— BEGIN Passage provided —

- Directed by: Gabourey Sidibe
- Written by: Ayanna McMichael Kia Perry
- Based on: "Four Women" by Nina Simone
- Produced by: Lisa Cortes Shannon Gibson
- Starring: Ledisi Meagan Kimberly Smith Dana Gourrier Aisha Hinds
- Cinematography: Daniel Patterson
- Edited by: Dean Gonzalez
- Music by: Mark Batson
- Release date: September 2016 (USA);
- Running time: 23 minutes
- Country: USA
- Language: English

= The Tale of Four =

2017 American short film

The Tale of Four is a 2016 United States short film directed by Gabourey Sidibe as her directorial debut and co-produced by Kia Perry, Lisa Cortes and Shannon Gibson. The shot revolves among four different women with four different paths where ironically all their lives interconnected. It is based on the song "Four Women" by singer and political activist Nina Simone.

— END Passage provided —
— BEGIN Material shown —

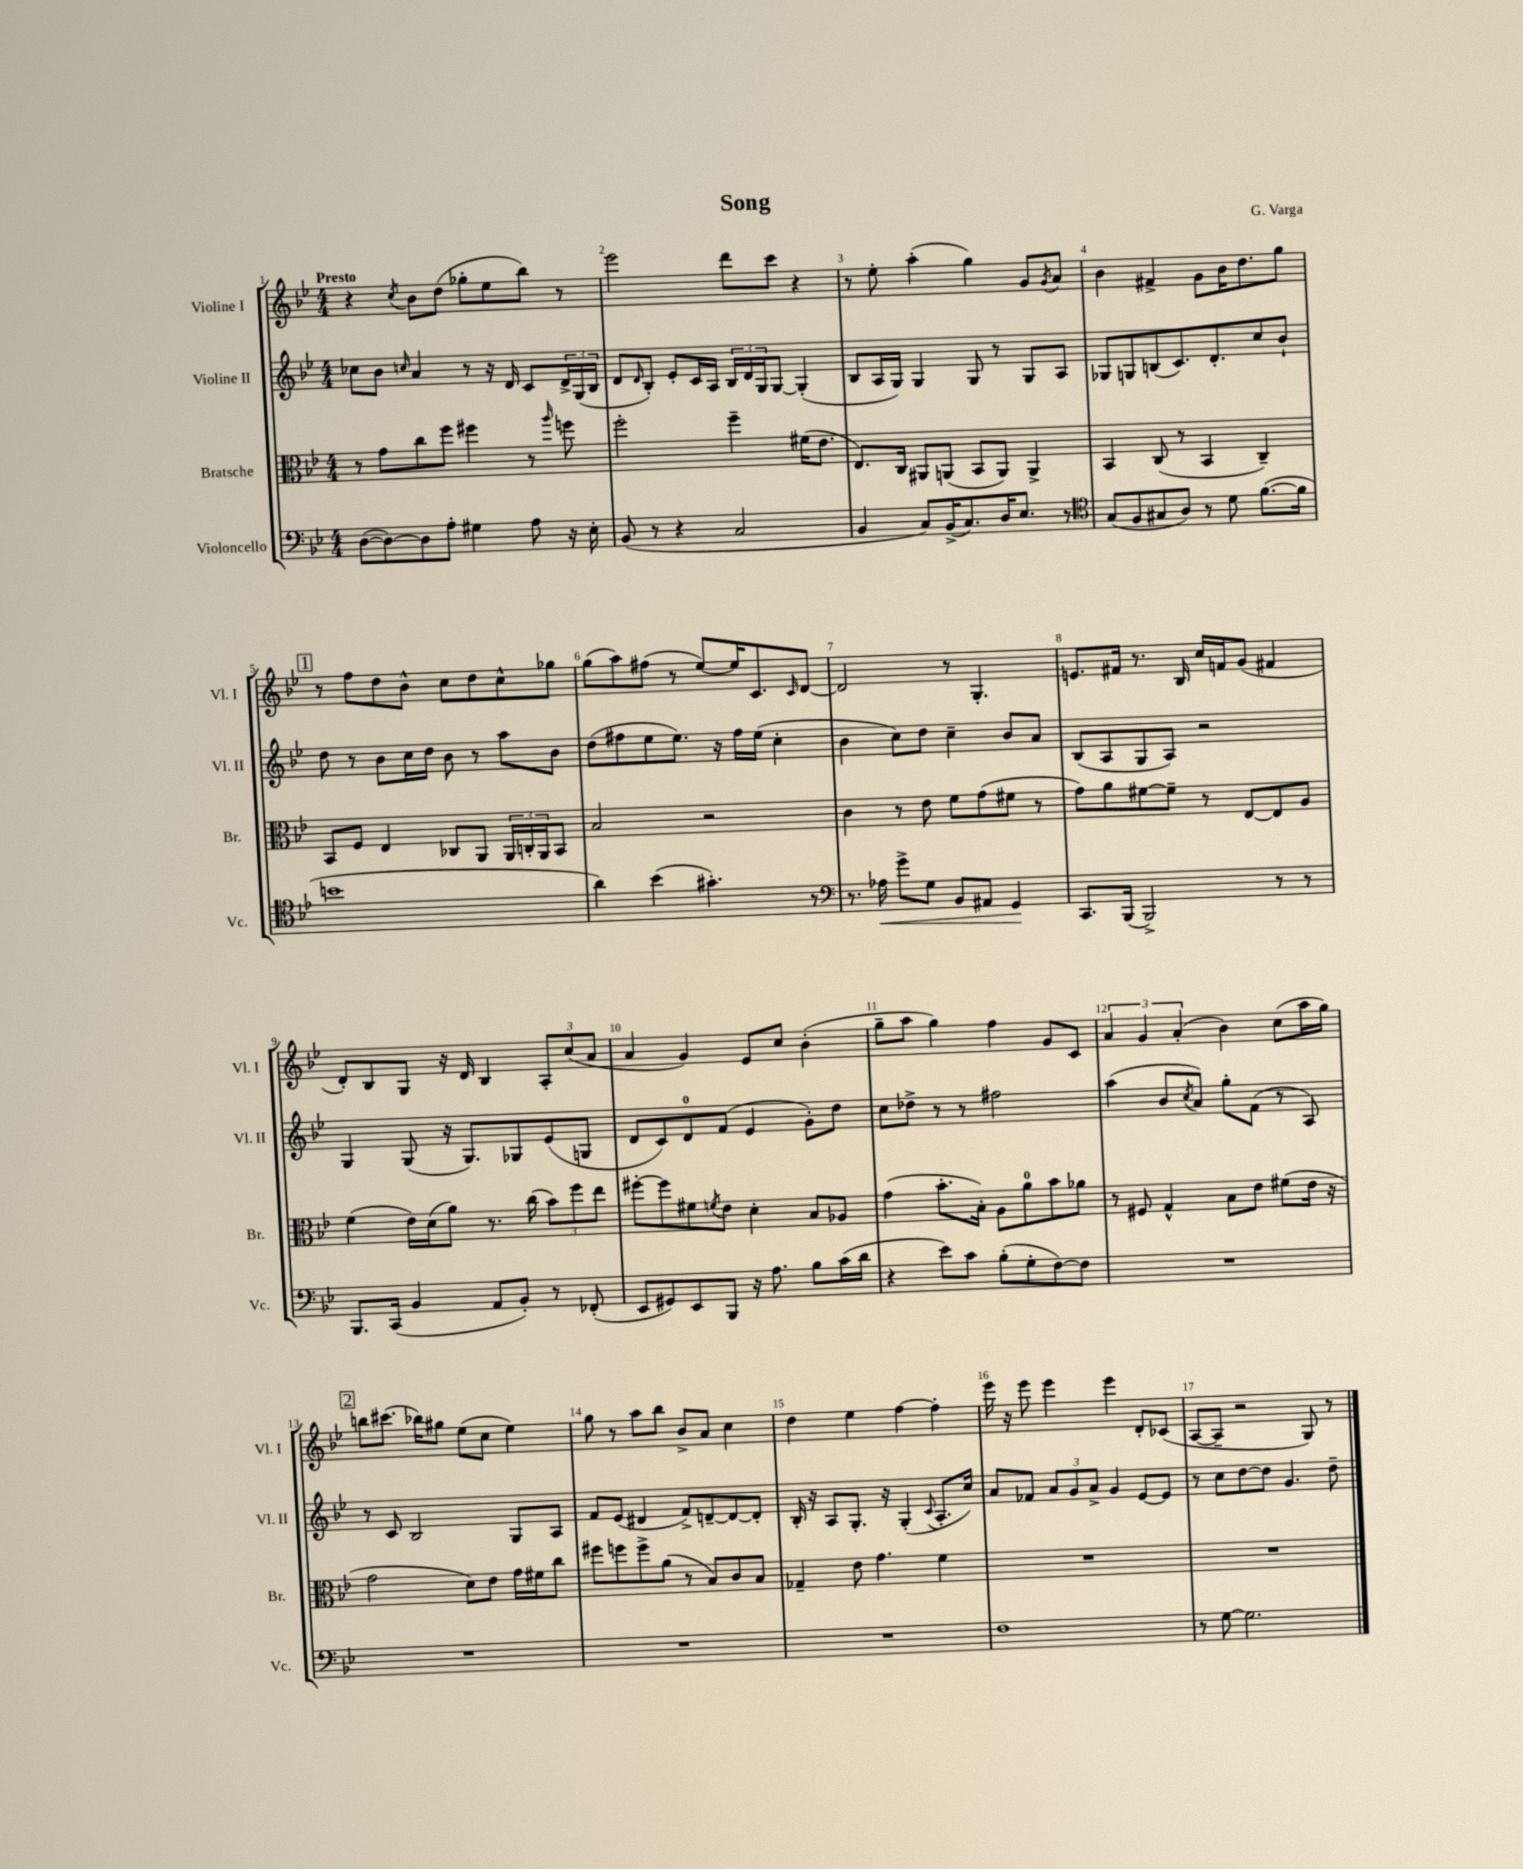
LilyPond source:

\header { title = "Song" composer = "G. Varga" }
<<
\new StaffGroup <<
\new Staff = "s0" \with { instrumentName = "Violine I" shortInstrumentName = "Vl. I" } {
    \clef treble \key bes \major \numericTimeSignature \time 4/4 \tempo "Presto"
    r4 \acciaccatura { c''8 } bes'8 d''8( ges''8-. ees''8 bes''8) r8 |
    ees'''2 d'''8 c'''8 r4 |
    r8 ees''8-. a''4-.( g''4) g'8 \acciaccatura { g'8 } a'8 |
    bes'4 fis'4-> g'8 bes'16 d''8. g''8 |
    \mark \markup { \box "1" } r8 f''8 d''8 bes'8-^ c''8 d''8 c''8-^ ges''8 |
    g''8( a''8) fis''8( r8 ees''8~) ees''16 c'8. \grace { c'16 } d'8~ |
    d'2 r8 g4.-. |
    e'8. fis'16 r8. bes16 c''16 f'16 g'8( fis'4 |
    d'8-.) bes8 g8 r16 d'16 bes4 \tuplet 3/2 { a8-. c''8( a'8 } |
    a'4 g'4) ees'8 c''8 bes'4-.( |
    g''8-- a''8 g''4) f''4 g'8 c'8 |
    \tuplet 3/2 { a'4 g'4 a'4-.( } bes'4) c''8( a''16 g''16) |
    \mark \markup { \box "2" } b''8 cis'''8.( bes''16) gis''8 ees''8( c''8 ees''4) |
    g''8 r8 a''8 bes''8 bes'8-> a'8 c''4 |
    d''4 ees''4 f''4~ f''4-. |
    ees'''16 r16 ees'''8 ees'''4 ees'''4 d'8-. ces'8( |
    a8~ a8-- r2 g8) r8 \bar "|." |
}
\new Staff = "s1" \with { instrumentName = "Violine II" shortInstrumentName = "Vl. II" } {
    \clef treble \key bes \major \numericTimeSignature \time 4/4
    ces''8 bes'8 \grace { c''16 } a'4 r8 r16 d'16 c'8 \tuplet 3/2 { d'16-> g16( bes16 } |
    d'8 \grace { d'16 } bes8-.) ees'8-. c'16 a16 \tuplet 3/2 { bes16 d'16 g16 } g8~ g4-.( |
    bes8 a16 g16) g4 g8 r8 g8 a8 |
    ges8 g8 b8( c'8.) d'8.-. c''8 bes'8-! |
    \mark \markup { \box "1" } d''8 r8 bes'8 c''16 d''16 bes'8 r8 a''8 bes'8 |
    d''8( fis''8 ees''8 ees''8.) r16 fis''16 ees''16( c''4-. |
    bes'4 c''8) d''8 c''4-- bes'8 a'8 |
    bes8( a8 g8 a8) r2 |
    g4 g8( r16 g8.) ges8 ees'8( g8 |
    d'8 c'8) d'8-0 f'8( ees'4 g'8-.) d''8 |
    c''8 des''8-> r8 r8 fis''2 |
    a''4( bes'8 \acciaccatura { c''8 } a'8) g''8-. f'8( r8 a8) |
    \mark \markup { \box "2" } r8 c'8 bes2 g8 a8 |
    f'8 ees'8( dis'4 f'8->) d'8~-- d'8~ d'8-. |
    bes16-. r16 a8 g8.-. r16 g4-.( \appoggiatura { c'8 } a8.-. c''16) |
    a'8 fes'8 \tuplet 3/2 { a'8 g'8 a'8-> } g'4 ees'8~ ees'8 |
    r8 c''8 d''8~ d''8 g'4. d''8-- \bar "|." |
}
\new Staff = "s2" \with { instrumentName = "Bratsche" shortInstrumentName = "Br." } {
    \clef alto \key bes \major \numericTimeSignature \time 4/4
    r8 g'8 c''8 f''8 fis''4 r8 \grace { a''16 } f''8 |
    f''2-. f''4-- fis'16( ees'8. |
    ees8.) c16 ais,8 a,8( bes,8 a,8) a,4-> |
    bes,4 c8( r8 bes,4 c4--) |
    \mark \markup { \box "1" } bes,8 f8 ees4 ces8 a,8 \tuplet 3/2 { a,16 c16-. a,16 } bes,8 |
    bes2 r2 |
    c'4 r8 ees'8 f'8 g'8( fis'8 r8 |
    g'8) a'8 fis'8~ fis'8-- r8 ees8~ ees8 a8 |
    f'4( ees'16) d'16( a'8) r8. c''16( \tuplet 3/2 { bes'8) f''8 ees''8 } |
    fis''8~-. fis''8 fis'8 \acciaccatura { f'8 } ees'8 d'4-. bes8 aes8 |
    g'4( bes'8.-. bes16-.) a8 a'8-0 bes'8 aes'8 |
    r8 fis8 g4-^ bes8 ees'8 fis'8( ees'16 r16 |
    \mark \markup { \box "2" } g'2 d'8) ees'8 g'16 fis'16 c''8 |
    fis''8 f''8 f''8-> a'8( r8 bes8) c'8 bes8 |
    ges4-- ees'8 g'4. f'4 |
    R1 |
    R1 \bar "|." |
}
\new Staff = "s3" \with { instrumentName = "Violoncello" shortInstrumentName = "Vc." } {
    \clef bass \key bes \major \numericTimeSignature \time 4/4
    d8~( d8~) d8 a8-. gis4 a8 r16 ees16-. |
    bes,8( r8 r4 c2 |
    bes,4 c8) bes,16->( c8.) d16 ees8. r8 |
    \clef tenor g8( f8 gis8 a8) r8 d'8 f'8.~( f'16 |
    \mark \markup { \box "1" } b'1 |
    a'4) bes'4( gis'4.-.) r8 |
    \clef bass r8. aes16\< g'8-> g8 bes,8 ais,8 g,4\! |
    c,8. bes,,16( bes,,2->) r8 r8 |
    bes,,8. c,16( bes,4 a,8 bes,8-.) r8 fes,8-.( |
    ees,8 gis,8) ees,8 bes,,8 r16 a8. bes8 c'16( d'16 |
    r4 ees'8) c'8 bes8-.( g8-. f8~) f8 |
    R1 |
    \mark \markup { \box "2" } R1 |
    R1 |
    R1 |
    f1 |
    r8 g8~ g2. \bar "|." |
}
>>
>>
\layout { \context { \Score \override BarNumber.break-visibility = ##(#f #t #t) barNumberVisibility = #all-bar-numbers-visible } }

— END Material shown —

## Given instruction 1
Shorten the paragraph beginning "The Tale of Four is a 2016" from the film overview into a short list that keeps its main facts.
## Given instruction 2
According to the film overview, how long is the running time of The Tale of Four?
## Given instruction 3
Write what comes next in the overview of The Tale of Four, picking up after its final sentence.

## Answer 1
- 2016 United States short film
- Gabourey Sidibe's directorial debut
- Co-produced by Kia Perry, Lisa Cortes and Shannon Gibson
- Follows four women on different paths whose lives interconnect
- Based on Nina Simone's song "Four Women"

## Answer 2
23 minutes.

## Answer 3
The film stars Ledisi, Meagan Kimberly Smith, Dana Gourrier and Aisha Hinds in lead roles. The film received positive reviews and won several awards at international film festivals. The film had its premier in September 2016 in New York City, New York and then screened on 25 June 2017 at Nantucket Film Festival. It won the award for the Best Short at the 2017 Urbanworld Film Festival.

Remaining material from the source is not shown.